DF is caused by dengue virus and transmitted by vector Aedes mosquito. Hepatitis A infection is caused by hepatitis A virus and transmitted via faecal-oral route. Although both infections are common in the population occurring as isolated infections, coinfection is rare.

Coinfection of dengue virus with other infections has been documented in the past [2]. DF per se is associated with hepatic involvement which ranges from minor alterations in the aminotransferase levels to acute hepatitis [3]. DHF is associated with a greater incidence of hepatitis and fulminant hepatitis than simple dengue fever [3]. The pathogenesis of liver involvement in DF is still poorly understood. Direct viral invasion of the liver cells or products of host immune response acting on liver cells is thought to contribute to the liver cell injury [3]. The elevation of transaminases is mild to moderate in most cases of DF, and the level of AST is greater than that of ALT [3]. The levels decrease to normal levels usually within six weeks of resolution of infection [4]. However, jaundice is an uncommon finding in DF [4].

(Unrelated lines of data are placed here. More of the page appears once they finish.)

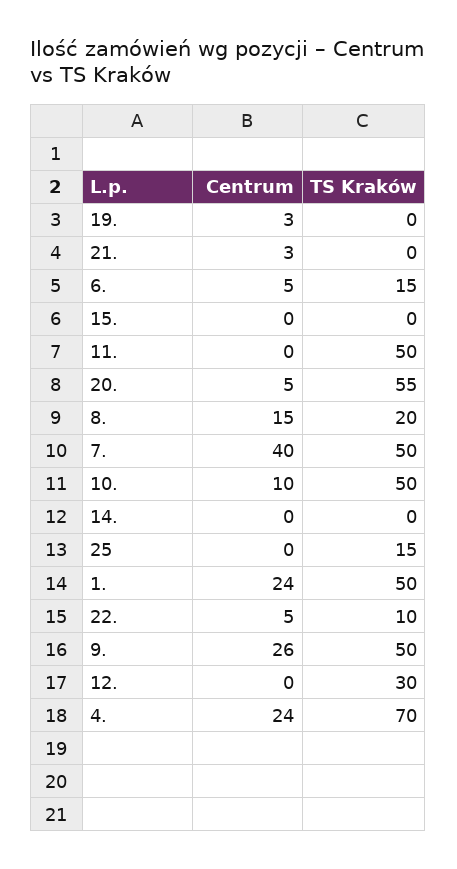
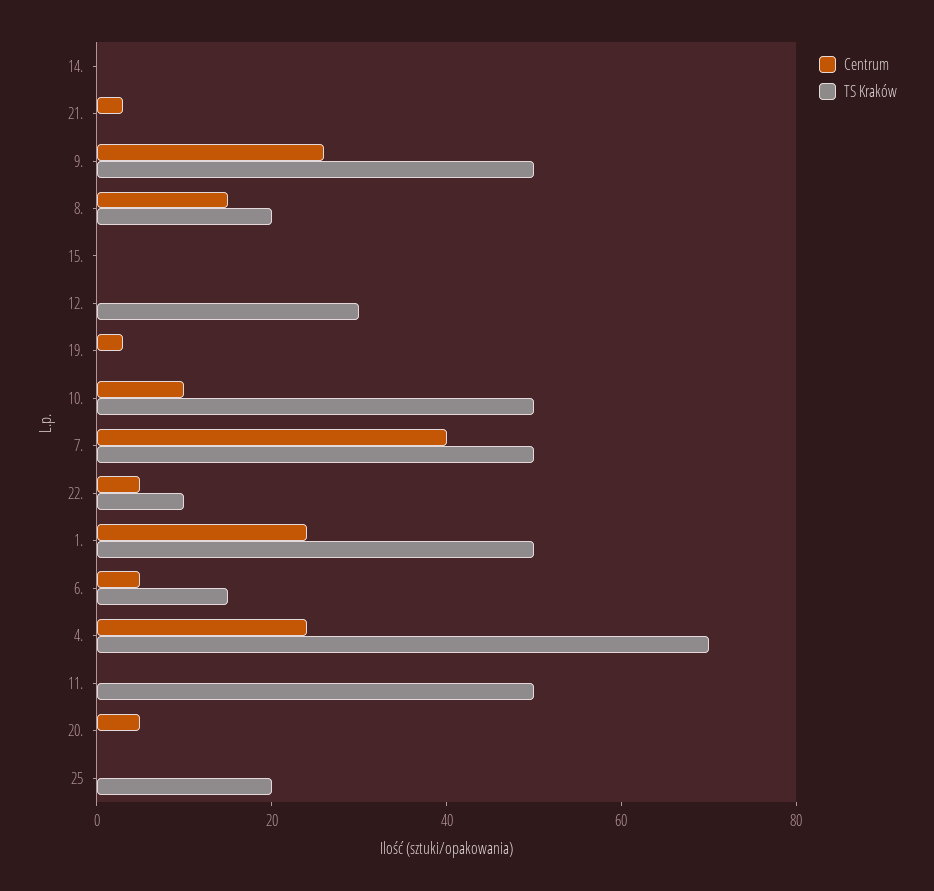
  {
    "Centrum": {
      "19.": 3,
      "21.": 3,
      "6.": 5,
      "15.": 0,
      "11.": 0,
      "20.": 5,
      "8.": 15,
      "7.": 40,
      "10.": 10,
      "14.": 0,
      "25": 0,
      "1.": 24,
      "22.": 5,
      "9.": 26,
      "12.": 0,
      "4.": 24
    },
    "TS Kraków": {
      "19.": 0,
      "21.": 0,
      "6.": 15,
      "15.": 0,
      "11.": 50,
-     "20.": 55,
+     "20.": 0,
      "8.": 20,
      "7.": 50,
      "10.": 50,
      "14.": 0,
-     "25": 15,
+     "25": 20,
      "1.": 50,
      "22.": 10,
      "9.": 50,
      "12.": 30,
      "4.": 70
    }
  }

Liver biopsies performed on hepatitis A patients have revealed hepatocellular necrosis with ballooning, eosinophilic degeneration, and infiltration of mononuclear cells, accounting for the liver injury due to direct viral invasion and cellular immune response [5]. Serum AST/ALT levels both rise rapidly during the prodromal period, reach peak levels, and then decrease by approximately 75% per week. Serum bilirubin concentrations reach peak levels later and decline less rapidly than serum aminotransferases. Complete clinical recovery with restoration of normal serum bilirubin and aminotransferase values is usually achieved by 6 months [6].

Differentiating between the two infections and determining the possibility of coinfection are important in the management of an acutely ill patient with hepatitis. A patient presenting with haemoconcentration, thrombocytopenia, and plasma leakage in the presence of features of hepatitis should alert the clinician about the possibility of DF, while on the contrary, elevated bilirubin levels and deranged coagulation profile should lead towards the possibility of viral hepatitis as they are usually unchanged in DF [4].

Conflicts of Interest

The authors declare that they have no conflicts of interest.